**Task directions:**
A complete response lists each line of the data below that includes the word "Stanier".
Segment Start: Data for this task
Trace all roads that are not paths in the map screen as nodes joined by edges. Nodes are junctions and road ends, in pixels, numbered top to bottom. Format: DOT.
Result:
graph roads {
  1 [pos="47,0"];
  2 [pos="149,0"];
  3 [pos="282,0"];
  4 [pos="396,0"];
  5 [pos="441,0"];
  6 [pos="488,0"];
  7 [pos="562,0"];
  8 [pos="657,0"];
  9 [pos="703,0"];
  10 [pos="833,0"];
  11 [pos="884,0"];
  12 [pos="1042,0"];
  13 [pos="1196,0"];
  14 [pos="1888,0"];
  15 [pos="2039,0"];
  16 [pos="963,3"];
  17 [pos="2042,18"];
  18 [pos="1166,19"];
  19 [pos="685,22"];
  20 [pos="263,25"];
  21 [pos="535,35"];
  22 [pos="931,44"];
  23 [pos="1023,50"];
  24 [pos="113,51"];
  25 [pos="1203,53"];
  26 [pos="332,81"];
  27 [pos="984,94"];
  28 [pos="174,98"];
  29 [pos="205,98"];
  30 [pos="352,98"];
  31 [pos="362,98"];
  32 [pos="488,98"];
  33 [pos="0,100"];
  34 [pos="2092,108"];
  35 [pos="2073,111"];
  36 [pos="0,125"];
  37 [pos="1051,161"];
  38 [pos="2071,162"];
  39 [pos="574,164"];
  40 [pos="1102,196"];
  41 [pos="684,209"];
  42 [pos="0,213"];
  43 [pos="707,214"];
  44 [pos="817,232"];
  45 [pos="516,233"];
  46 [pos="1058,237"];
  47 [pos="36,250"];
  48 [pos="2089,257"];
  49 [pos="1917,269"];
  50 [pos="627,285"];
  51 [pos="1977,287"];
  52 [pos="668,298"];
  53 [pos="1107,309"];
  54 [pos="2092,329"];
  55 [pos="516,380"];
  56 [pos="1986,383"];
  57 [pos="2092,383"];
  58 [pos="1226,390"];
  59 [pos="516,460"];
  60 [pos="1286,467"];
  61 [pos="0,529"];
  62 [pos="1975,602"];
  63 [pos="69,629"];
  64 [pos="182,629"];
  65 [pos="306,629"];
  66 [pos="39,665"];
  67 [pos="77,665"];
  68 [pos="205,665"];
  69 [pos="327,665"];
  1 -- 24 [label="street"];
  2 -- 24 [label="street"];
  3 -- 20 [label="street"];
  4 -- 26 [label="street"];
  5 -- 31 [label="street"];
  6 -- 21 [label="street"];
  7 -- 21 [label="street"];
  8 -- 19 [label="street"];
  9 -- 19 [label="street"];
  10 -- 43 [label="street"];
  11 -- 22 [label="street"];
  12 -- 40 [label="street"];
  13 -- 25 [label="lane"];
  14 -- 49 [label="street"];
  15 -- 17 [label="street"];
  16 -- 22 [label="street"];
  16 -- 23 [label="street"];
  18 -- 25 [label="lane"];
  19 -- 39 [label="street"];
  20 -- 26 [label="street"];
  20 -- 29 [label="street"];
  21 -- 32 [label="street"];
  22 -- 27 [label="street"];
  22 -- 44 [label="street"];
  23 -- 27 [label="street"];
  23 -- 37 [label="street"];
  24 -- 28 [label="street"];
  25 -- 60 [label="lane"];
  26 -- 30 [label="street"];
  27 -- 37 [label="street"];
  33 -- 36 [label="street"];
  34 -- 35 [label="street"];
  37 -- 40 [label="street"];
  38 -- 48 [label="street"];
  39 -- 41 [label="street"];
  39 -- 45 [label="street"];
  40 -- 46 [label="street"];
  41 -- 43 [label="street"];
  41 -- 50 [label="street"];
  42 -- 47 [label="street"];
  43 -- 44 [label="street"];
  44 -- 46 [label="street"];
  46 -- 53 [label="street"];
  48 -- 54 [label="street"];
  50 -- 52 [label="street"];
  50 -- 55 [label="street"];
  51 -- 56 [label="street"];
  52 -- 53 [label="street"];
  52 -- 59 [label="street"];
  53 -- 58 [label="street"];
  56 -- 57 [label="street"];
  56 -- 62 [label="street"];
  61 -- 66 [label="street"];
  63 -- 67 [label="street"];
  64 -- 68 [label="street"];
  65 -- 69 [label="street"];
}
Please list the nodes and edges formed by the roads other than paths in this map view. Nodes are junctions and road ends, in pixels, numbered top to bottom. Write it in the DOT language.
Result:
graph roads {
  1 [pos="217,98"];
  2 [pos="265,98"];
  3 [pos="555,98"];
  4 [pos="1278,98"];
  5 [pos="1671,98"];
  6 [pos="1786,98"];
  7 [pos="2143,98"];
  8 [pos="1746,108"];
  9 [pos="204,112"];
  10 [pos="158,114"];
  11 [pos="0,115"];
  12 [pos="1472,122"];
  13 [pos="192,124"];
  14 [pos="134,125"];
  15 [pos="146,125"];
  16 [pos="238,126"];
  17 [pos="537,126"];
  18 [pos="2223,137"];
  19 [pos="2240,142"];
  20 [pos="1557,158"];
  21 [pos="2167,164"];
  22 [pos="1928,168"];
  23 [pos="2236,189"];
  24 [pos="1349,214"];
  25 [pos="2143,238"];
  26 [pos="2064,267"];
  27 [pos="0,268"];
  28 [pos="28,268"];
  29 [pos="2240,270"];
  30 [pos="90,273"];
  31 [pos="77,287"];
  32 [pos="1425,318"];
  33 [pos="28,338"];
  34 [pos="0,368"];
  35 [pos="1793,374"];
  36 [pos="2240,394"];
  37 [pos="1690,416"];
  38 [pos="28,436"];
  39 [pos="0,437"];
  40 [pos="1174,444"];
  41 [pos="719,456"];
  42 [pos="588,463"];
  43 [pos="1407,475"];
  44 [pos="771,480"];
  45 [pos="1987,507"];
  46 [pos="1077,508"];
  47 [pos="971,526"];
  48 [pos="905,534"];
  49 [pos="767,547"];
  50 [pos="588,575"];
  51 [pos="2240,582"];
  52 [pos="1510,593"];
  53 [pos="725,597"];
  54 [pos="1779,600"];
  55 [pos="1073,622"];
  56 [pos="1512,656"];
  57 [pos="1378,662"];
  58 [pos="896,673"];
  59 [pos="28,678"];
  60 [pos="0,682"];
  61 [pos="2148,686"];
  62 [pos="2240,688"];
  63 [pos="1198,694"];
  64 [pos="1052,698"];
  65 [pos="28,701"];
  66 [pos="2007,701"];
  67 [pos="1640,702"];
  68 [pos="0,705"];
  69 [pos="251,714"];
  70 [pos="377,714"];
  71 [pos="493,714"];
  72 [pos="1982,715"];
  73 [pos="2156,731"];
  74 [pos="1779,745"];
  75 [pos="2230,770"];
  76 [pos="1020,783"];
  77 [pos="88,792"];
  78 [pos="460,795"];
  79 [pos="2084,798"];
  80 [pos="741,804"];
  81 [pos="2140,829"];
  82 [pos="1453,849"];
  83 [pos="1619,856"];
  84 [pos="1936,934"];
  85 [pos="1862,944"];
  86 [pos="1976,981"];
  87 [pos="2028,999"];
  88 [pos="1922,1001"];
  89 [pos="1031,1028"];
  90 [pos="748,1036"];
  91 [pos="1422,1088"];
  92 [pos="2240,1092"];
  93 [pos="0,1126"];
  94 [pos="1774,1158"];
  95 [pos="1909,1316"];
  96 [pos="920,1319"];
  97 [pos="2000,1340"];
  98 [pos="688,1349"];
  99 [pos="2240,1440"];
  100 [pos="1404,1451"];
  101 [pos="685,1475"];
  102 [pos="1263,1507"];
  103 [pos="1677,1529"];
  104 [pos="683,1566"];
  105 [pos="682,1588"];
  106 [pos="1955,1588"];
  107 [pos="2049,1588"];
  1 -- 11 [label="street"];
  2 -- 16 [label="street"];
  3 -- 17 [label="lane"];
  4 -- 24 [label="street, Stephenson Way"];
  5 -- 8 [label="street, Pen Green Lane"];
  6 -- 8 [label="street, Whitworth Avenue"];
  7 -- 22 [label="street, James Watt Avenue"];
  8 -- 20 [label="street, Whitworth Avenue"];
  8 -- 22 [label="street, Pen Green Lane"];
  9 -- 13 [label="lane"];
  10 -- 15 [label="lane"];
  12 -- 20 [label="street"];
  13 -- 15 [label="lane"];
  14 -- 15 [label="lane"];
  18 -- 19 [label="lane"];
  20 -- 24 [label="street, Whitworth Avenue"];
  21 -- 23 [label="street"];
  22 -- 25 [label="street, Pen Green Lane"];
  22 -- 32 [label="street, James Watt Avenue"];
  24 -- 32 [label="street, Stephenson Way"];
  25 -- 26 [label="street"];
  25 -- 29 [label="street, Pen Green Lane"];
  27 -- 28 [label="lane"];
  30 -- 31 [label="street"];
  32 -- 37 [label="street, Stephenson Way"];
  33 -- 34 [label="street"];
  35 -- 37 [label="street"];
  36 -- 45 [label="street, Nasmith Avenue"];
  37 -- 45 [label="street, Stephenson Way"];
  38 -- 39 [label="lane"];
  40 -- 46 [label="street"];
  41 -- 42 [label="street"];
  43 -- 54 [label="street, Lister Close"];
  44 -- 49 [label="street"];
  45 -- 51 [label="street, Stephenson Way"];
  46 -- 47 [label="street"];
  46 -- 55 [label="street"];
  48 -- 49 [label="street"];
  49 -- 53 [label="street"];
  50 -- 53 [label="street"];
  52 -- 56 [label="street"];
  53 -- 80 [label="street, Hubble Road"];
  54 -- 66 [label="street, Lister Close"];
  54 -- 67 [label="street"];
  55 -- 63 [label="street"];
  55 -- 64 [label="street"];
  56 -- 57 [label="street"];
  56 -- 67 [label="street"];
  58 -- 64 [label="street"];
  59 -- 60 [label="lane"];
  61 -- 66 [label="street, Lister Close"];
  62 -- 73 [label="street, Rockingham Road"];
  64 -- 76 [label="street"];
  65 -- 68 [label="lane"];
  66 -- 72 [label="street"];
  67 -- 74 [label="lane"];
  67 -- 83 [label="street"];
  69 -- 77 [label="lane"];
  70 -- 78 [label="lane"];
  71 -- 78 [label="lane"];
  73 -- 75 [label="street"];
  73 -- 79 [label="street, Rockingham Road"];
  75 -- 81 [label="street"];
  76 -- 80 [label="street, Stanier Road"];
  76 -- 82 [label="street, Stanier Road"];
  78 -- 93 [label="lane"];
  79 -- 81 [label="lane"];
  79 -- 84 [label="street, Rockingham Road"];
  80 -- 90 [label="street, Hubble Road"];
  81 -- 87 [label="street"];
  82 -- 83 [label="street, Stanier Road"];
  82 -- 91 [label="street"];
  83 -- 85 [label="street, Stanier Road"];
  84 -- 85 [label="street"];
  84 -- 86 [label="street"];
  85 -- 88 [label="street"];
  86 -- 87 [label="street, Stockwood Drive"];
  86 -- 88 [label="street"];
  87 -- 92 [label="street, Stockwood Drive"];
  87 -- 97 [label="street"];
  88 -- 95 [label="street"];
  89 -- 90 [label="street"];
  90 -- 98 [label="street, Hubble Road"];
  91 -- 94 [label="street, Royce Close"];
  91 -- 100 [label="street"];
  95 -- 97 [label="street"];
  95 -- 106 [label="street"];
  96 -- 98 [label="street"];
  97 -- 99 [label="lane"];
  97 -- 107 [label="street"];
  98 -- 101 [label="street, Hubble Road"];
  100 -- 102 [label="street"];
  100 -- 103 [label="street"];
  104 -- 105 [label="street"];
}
Segment End: Data for this task
**Worked solution:**
  76 -- 80 [label="street, Stanier Road"];
  76 -- 82 [label="street, Stanier Road"];
  82 -- 83 [label="street, Stanier Road"];
  83 -- 85 [label="street, Stanier Road"];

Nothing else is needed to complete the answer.